It makes sense.
If you have a Socialist state in economic decline with rising public anger at a corrupt left-wing oligarchy, it makes sense to launch a gun control bid to disarm the population. And I'm not even talking about Obama, but Maduro, the insane ex-bus driver presiding over a permanent Socialist revolution which took Venezuela from wealth to food riots as starving mobs swarm supermarkets.
So he's doing the logical thing. Gun control.
Venezuelan police crushed and chopped up nearly 2,000 shotguns and pistols in a Caracas city square on Wednesday, as the new interior minister relaunched a long-stalled gun control campaign in one of the world's most crime-ridden countries.
Interior Minister Nestor Reverol said the event marked the renewal of efforts to disarm Venezuelans, through a combination of seizures and a voluntary program to swap guns for electrical goods.
Reverol is exactly the kind of guy you want in charge of gun control because...
President Nicolas Maduro promoted Reverol this month, days after the United States accused the former anti-drugs tsar of taking bribes from cocaine traffickers.
That's okay as Venezuela's government pretty much consists of Socialist cocaine traffickers. Also seizing guns may not be a great plan for disarming gangs because...

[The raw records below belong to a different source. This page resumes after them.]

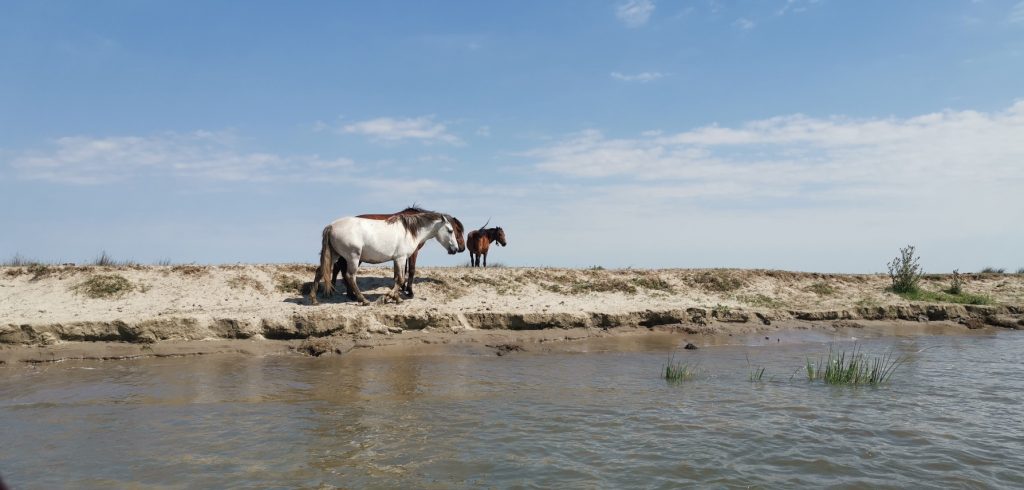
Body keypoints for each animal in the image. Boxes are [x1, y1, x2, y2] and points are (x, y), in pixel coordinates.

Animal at [307, 211, 460, 306]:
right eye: (450, 230)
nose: (456, 249)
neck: (408, 231)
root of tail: (331, 226)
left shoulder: (397, 260)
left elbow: (397, 279)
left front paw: (396, 298)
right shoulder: (401, 258)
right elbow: (400, 279)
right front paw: (388, 297)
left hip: (334, 255)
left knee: (320, 271)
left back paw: (314, 299)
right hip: (353, 257)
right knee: (350, 276)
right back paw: (363, 300)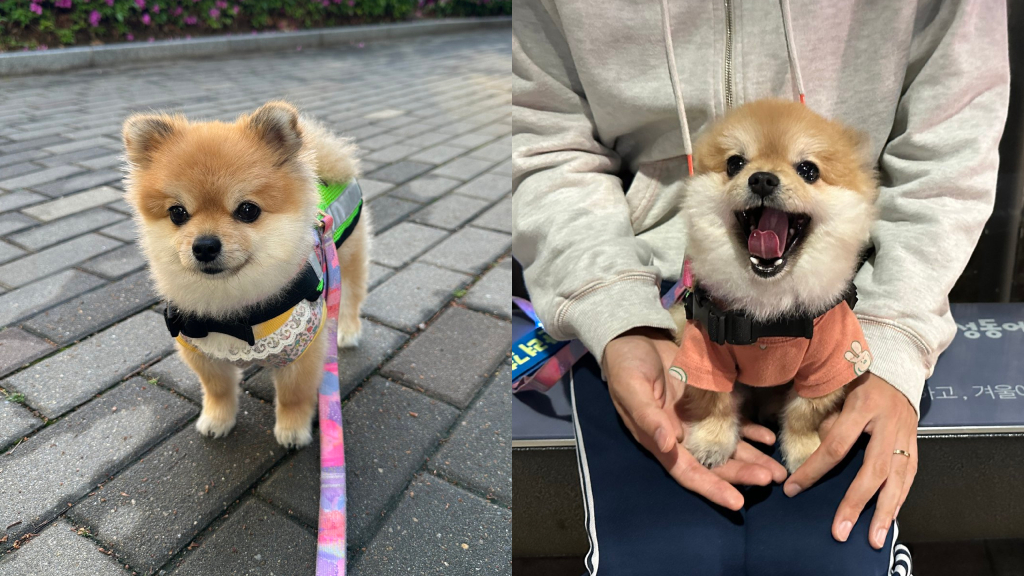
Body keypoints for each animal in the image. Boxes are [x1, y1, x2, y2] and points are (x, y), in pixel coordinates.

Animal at [123, 100, 370, 446]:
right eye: (177, 213)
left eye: (248, 210)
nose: (204, 246)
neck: (231, 312)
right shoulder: (200, 350)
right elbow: (218, 390)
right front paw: (217, 420)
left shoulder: (303, 350)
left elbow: (294, 395)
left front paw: (292, 430)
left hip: (348, 257)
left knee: (351, 298)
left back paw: (347, 330)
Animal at [667, 98, 876, 471]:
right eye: (735, 163)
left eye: (808, 170)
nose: (762, 179)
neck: (768, 308)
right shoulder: (704, 349)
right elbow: (716, 401)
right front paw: (712, 442)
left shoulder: (832, 358)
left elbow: (803, 413)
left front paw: (803, 449)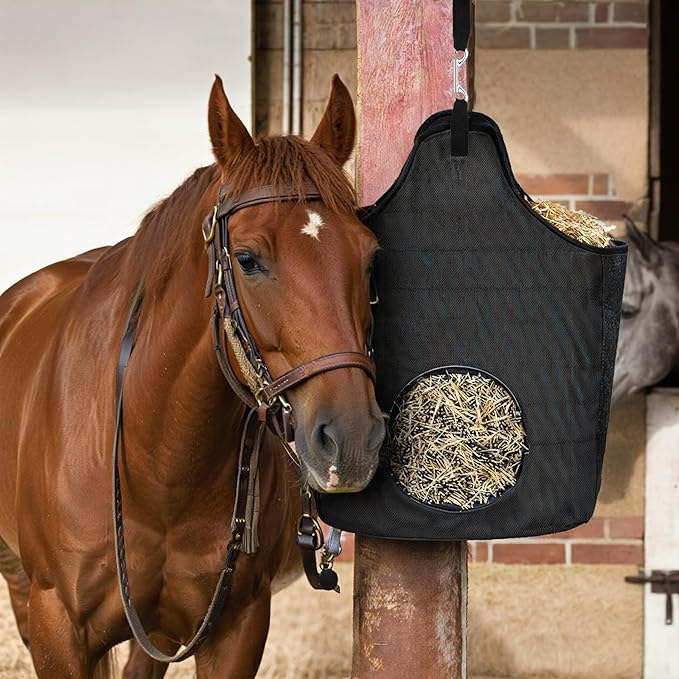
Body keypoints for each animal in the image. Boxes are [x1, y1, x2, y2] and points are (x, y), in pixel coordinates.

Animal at [0, 73, 385, 678]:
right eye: (247, 259)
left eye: (370, 259)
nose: (351, 441)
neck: (156, 460)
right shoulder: (57, 627)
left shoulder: (237, 628)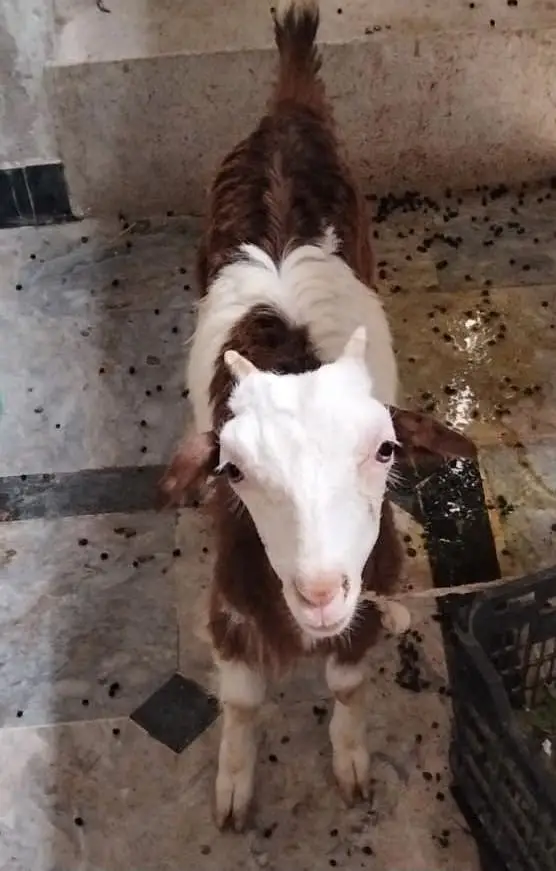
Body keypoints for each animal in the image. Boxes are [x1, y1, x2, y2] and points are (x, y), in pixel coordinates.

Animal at [162, 0, 475, 831]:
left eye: (386, 450)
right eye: (234, 469)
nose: (321, 590)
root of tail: (289, 107)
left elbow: (348, 683)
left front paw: (352, 763)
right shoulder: (233, 594)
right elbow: (240, 699)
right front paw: (234, 790)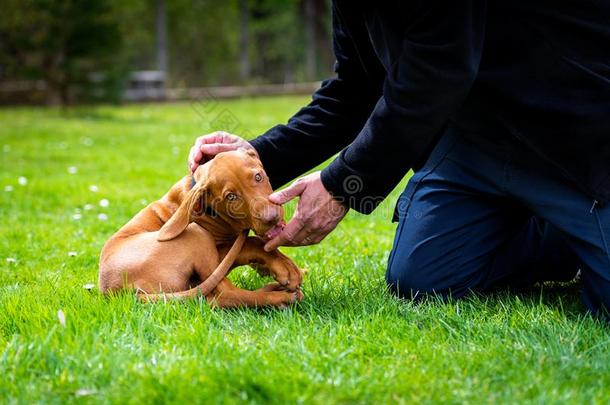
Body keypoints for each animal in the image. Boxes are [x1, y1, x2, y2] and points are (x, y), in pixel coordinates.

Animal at [99, 149, 304, 306]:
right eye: (231, 197)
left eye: (258, 177)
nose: (271, 218)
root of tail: (116, 291)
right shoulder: (220, 249)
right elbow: (252, 242)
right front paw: (285, 267)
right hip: (196, 234)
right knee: (224, 294)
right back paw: (280, 297)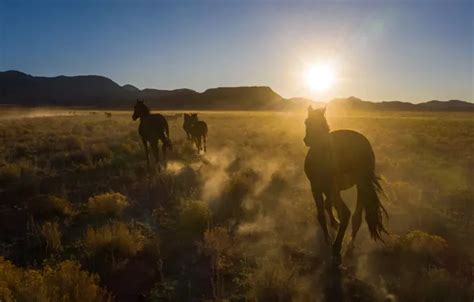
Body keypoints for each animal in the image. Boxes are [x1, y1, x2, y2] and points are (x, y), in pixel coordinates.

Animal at [304, 106, 388, 264]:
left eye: (307, 122)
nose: (307, 140)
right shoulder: (329, 190)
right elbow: (328, 205)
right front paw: (333, 223)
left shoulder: (316, 187)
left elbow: (321, 212)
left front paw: (327, 238)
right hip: (361, 185)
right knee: (356, 217)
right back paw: (350, 245)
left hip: (337, 187)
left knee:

Venezuela has the world's second highest murder rate and the street gangs that plague its poor neighborhoods have become increasingly heavily armed in recent years, at a time when a deep recession has reduced resources available to police.

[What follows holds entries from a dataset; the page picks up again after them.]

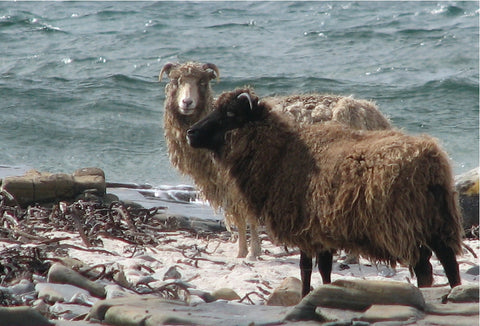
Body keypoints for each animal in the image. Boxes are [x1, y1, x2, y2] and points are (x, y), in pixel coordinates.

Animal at [188, 88, 464, 296]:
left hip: (406, 226)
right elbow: (324, 269)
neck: (281, 154)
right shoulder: (321, 230)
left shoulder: (305, 229)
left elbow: (306, 269)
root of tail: (430, 158)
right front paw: (326, 291)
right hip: (438, 222)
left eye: (230, 113)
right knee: (449, 263)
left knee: (424, 268)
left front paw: (305, 295)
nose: (191, 133)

Gangs often get weapons from the police, either by stealing them or buying them from corrupt officers, experts say.
Because money is kind of worthless in Venezuela due to inflation which its government doesn't believe exists.
"We are going to bring disarmament and peace," Reverol told reporters, while police officers drilled and sawed at rusty shotguns, home made pistols and some newer weapons.
But while Venezuela can't feed its people, it's rolling out a dream lefty gun control effort.
Venezuela has also bought laser technology to mark ammunition, Reverol said, in an attempt to keep a registry of the bullets given out to the South American nation's many state and municipal police forces.
Experts say that much of the ammunition used in crimes in Venezuela is made at the country's government munitions factory and sold on by corrupt police.